- If the records of R and S are physically sorted by value of the join attributes AandB, respectively, the join can be implemented in the most efficient way possible.
- Both files are scanned concurrently in order of the join attributes, matching the records that have the same values for A and B.
- One cursor is maintained per table and the cursor moves forward.
- If the files are not sorted, they may be sorted first by using external sorting. In this method, pairs of file blocks are copied into memory buffers in order and the records of each file are scanned only once each for matching with the other file unless both A and B are non-key attributes, in which case the method needs to be modified slightly
Sort-Merge Join Algorithm:
R(i) refers to the ith record in file R.
S(j) refers to jth record in file S
sort the tuples in R on attribute A; //assume R has n tuples (records)

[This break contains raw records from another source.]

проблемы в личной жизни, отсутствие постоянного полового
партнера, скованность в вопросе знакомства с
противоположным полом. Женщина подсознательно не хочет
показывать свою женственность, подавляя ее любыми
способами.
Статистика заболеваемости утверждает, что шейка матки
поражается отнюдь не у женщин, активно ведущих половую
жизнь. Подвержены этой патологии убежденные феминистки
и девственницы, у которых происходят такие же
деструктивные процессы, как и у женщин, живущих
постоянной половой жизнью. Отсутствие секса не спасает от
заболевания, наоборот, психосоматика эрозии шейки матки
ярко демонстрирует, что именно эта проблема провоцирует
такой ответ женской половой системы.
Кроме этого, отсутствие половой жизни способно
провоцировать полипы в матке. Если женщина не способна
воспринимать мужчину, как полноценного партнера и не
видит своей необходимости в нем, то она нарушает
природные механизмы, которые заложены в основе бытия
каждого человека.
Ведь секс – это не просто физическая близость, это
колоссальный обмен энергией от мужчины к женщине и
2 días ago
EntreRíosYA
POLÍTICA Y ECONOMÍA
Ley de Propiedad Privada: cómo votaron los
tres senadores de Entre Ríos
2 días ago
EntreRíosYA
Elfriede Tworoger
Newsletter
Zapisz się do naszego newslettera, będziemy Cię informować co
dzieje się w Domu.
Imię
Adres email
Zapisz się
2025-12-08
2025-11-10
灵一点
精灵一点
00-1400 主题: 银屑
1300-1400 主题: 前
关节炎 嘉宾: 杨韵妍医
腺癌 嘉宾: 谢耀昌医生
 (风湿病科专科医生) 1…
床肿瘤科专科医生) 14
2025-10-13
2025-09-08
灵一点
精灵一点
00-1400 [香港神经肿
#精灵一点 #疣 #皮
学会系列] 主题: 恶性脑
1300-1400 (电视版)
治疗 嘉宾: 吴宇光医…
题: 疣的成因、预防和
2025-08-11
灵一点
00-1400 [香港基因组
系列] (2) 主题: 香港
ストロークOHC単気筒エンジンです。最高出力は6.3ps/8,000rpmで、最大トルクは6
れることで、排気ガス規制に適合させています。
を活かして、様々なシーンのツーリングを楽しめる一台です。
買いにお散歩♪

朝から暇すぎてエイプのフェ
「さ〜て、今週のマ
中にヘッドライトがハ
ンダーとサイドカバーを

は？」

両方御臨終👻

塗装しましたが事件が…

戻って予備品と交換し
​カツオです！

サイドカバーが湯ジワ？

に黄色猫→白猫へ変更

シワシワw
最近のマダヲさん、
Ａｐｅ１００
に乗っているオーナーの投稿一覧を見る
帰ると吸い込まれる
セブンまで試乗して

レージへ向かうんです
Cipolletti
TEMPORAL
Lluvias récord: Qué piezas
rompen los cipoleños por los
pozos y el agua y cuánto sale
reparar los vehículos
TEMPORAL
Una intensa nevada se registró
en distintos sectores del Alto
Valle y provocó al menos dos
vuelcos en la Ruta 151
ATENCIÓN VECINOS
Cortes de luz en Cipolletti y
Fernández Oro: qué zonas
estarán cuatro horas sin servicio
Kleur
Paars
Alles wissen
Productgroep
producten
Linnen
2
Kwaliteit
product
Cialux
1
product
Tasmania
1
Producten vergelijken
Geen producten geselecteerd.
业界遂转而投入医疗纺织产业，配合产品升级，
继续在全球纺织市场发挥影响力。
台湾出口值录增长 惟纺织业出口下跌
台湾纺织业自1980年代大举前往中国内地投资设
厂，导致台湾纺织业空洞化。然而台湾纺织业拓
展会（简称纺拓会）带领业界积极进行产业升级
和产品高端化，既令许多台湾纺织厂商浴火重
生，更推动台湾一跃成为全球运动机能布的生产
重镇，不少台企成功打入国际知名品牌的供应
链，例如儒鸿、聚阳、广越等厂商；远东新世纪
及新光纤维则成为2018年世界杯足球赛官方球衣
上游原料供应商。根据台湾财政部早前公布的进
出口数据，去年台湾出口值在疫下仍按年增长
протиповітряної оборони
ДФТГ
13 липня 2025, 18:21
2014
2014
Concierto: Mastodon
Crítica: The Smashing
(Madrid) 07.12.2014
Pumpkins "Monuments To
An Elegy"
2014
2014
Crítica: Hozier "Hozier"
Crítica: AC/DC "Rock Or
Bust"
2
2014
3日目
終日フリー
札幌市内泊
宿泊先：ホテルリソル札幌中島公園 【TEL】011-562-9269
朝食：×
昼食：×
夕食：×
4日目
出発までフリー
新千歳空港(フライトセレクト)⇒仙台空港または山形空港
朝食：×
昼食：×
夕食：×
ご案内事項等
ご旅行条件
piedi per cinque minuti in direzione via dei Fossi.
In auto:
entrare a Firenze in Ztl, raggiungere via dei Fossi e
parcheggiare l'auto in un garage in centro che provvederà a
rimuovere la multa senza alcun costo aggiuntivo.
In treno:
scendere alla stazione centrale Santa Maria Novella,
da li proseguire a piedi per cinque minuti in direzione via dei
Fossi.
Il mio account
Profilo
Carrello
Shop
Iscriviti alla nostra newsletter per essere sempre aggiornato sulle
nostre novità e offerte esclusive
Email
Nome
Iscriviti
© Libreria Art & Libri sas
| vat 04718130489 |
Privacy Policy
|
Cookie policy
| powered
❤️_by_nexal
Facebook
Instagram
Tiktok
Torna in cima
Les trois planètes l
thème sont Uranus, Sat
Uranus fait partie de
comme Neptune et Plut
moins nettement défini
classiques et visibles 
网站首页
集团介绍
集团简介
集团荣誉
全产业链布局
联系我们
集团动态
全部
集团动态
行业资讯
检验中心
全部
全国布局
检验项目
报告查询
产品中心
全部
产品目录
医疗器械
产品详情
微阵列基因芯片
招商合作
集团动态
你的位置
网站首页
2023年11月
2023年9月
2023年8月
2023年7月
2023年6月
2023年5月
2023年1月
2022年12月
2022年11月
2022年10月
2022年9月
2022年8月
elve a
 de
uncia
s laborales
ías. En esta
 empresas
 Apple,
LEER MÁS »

sort the tuples in S on attribute B; //assume S has m tuples (records)
seti ← 1, j ← 1;
while (i ≤ n) and (j ≤ m)
do {
if R(i)[A] > S(j)[B]
then set j ← j + 1
elseif R(i)[A] < S(j)[B]
then set i ← i + 1
else {
output the combined tuple <R(i), S(j)> to T;
//R(i)[A] = S(j)[B], so we output a matched tuple *)
(* output other tuples that match R(i), if any *)
set I ← j + 1;
while (l ≤ m) and (R(i)[A] = S(l)[B])
do
{ output the combined tuple <R(i), S(l)> to T;
set l ← l + 1
}
(* output other tuples that match S(j), if any *)
set k ← i + 1;
while (k ≤ n) and (R(k)[A] = S(j)[B])
do
{ output the combined tuple <R(k), S(j)> to T;
set k ← k + 1
}
seti ← k, j ← l
}
}
Best Case Cost: (M+N) when already sorted.